- [Directions for this task]
Filter the listing below down to the lines with the word "potted" and copy those.

-- Material provided follows --

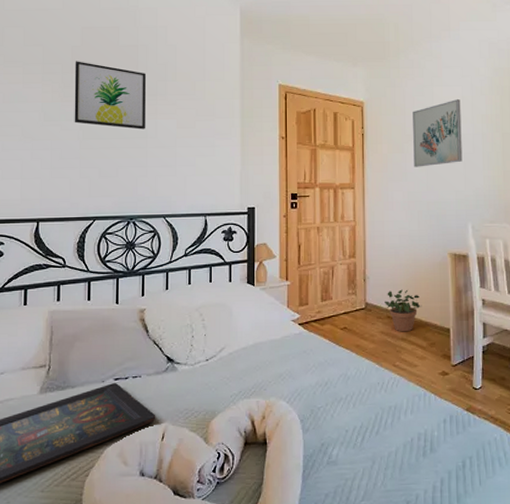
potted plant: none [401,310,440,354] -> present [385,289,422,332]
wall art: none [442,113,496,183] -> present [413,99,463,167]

-- Material provided concluded --
-- Material provided follows --

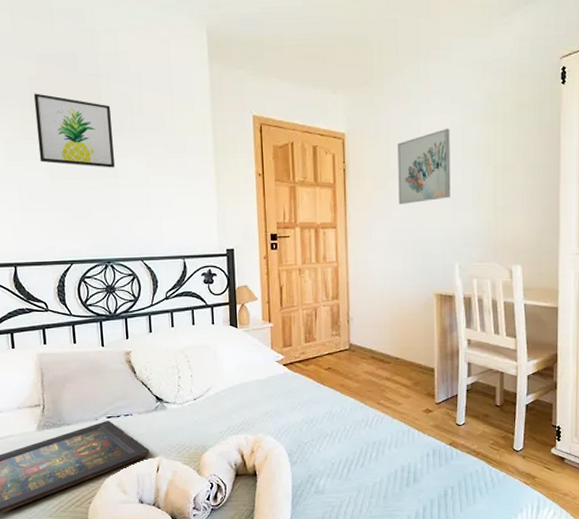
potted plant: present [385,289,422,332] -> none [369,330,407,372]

-- Material provided concluded --

- [Exercise answer]
potted plant: none [401,310,440,354] -> present [385,289,422,332]
potted plant: present [385,289,422,332] -> none [369,330,407,372]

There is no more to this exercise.